Are you thinking of quitting?

Published 10:17 am Wednesday, August 29, 2018

by Charles Qualls

What is the strangest thing anyone has ever asked you to eat or drink? This is not an endorsement, but in the days since his death we’ve watched some episodes of Anthony Bourdain’s culinary tourism shows again. A trained executive chef, he traveled to obscure parts of the world. At times, he tried things I just don’t think I could manage to get in my mouth. 

My wife has a more adventurous palate than I do. What I mean is that sometimes we can sit down in a restaurant and open the menu, and I’ll know what she’s going to order before I know what I will. She is drawn toward the weirdest thing they’re serving sometimes. 

Jesus said in John 6: 56-69, “Those who eat my flesh and drink my blood abide in me, and I in them.” He was teaching in the synagogue at Capernaum. The place just about came apart. 

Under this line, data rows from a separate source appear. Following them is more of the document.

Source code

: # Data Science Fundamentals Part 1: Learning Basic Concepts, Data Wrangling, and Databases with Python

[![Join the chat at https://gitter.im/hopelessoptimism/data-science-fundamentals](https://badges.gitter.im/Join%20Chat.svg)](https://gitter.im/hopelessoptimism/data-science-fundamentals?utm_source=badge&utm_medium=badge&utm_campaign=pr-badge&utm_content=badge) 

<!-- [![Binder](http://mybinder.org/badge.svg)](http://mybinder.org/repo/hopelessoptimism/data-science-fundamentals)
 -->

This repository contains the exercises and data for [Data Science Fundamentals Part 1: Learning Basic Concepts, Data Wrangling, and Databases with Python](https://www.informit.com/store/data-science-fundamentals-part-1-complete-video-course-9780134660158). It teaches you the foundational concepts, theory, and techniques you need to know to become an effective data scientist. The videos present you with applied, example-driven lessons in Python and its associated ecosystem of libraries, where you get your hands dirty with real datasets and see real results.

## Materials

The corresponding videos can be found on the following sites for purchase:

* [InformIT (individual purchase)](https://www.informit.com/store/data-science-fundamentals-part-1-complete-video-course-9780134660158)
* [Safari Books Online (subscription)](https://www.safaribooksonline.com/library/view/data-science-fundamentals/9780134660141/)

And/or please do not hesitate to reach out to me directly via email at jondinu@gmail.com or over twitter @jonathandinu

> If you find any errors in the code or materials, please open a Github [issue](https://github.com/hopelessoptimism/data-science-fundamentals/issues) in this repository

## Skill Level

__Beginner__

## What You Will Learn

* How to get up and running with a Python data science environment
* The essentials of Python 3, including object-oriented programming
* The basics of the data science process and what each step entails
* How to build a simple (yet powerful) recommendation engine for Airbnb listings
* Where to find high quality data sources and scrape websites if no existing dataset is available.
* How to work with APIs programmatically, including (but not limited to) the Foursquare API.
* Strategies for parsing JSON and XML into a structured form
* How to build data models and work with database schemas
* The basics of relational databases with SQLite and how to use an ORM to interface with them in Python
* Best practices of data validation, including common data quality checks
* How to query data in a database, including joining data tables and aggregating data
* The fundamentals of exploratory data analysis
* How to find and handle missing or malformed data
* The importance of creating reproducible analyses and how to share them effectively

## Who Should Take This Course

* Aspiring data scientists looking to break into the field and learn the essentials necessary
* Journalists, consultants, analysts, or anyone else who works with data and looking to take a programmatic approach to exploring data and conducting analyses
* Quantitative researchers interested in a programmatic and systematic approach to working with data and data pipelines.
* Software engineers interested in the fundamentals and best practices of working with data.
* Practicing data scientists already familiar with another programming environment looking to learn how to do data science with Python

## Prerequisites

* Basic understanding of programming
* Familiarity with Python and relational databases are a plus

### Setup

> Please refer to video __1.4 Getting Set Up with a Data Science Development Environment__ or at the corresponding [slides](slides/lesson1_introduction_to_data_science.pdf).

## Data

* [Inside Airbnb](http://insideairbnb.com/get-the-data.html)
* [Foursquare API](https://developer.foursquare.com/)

I have to appreciate that some in v60 began to voice their resistance to this new teaching, I suppose.  What bothers me is that they evidently did it in a way that our system here at Franklin Baptist Church very firmly says we won’t. 

They started murmuring among themselves. “This is a difficult teaching.” Little biting remarks here, cutting their eyes there. Talking about it in the parking lot and making secret phone calls about Him behind his back would’ve started up next, but Jesus sensed what was happening. 

“Does this offend you?” he asked.

You know, the teachings of Jesus do offend people. Try standing where I do every week. Or teaching a Wednesday night Bible study for very long. You’ll find out quickly that some Christ-professing, Bible trivia-playing Believers will fall out with Jesus sooner or later. 

One inconvenient truth here. A challenging sense of call there. A value from God that pushes up against their own latent bias here, that runs counter to their ingrained prejudice there. Say something that comes straight from the mouth of Christ, but runs against their own partisan political party, they’ll come after you.   

Of course, they think their argument is with you, since you’re the one doing the teaching.

I think that’s why it’s so entertaining to see Jesus have to handle one of these little kerfuffles among his own disciples. 

That’s right. These folks who walked off to the smoking area grumbling about Jesus were his own disciples. Now, not exactly the Twelve.

We are reminded here that Jesus had a much larger following who were understood to be disciples. It’s just that we seem to refer to “the Twelve” interchangeably as “the disciples” a lot of the time.

I think for those of us raised inside the Christian faith, words Jesus’ here don’t faze us much. On a historic and collective level, we’ve had 2,000 years to tune our ears to them.

Most of us hear them as symbolic, if we hear them at all, so ubiquitous have they become for us. Especially in churches like ours, which celebrates communion on a monthly basis. 

The cup of Christ. The bread of life. The body of Christ. Bread, blood. Wine … these are not new concepts for us. 

To folks outside our faith, indeed to those who were gathered within the sound of Jesus’ voice, this language could be a little more foreign. The symbolism had a sharper edge to it.  For those who heard it here in John 6, this was a crisis. 

If you’ve ever heard me say that the real Jesus is a tough sell, mark this story down. Mass crowd appeal in the face of our Lord is tough to conjure up. Because he’ll ask you to believe things that don’t add up. He’ll ask you to be things that might be risky at times. He’ll ask you to do things that aren’t comfortable always.

Have you ever considered that if your experience with Jesus has always been comfortable … that if your sense of calling in the name of Christ has never nudged you toward discomfort…if you haven’t found our Lord’s gospel to be just a touch off-putting, then I’ve got to wonder if you’ve fully experienced the true essence of Jesus.

If they had listened on, instead of trying so hard to take Jesus literally, they wouldn’t have quit on him mid-sentence.

To consume the Christ means to take him seriously. To take on his convictions and to live as he did. If he abides in you and you abide in him, there is life! Here and now. Later, too. 

I wonder what all we think we understand about Jesus that we really don’t?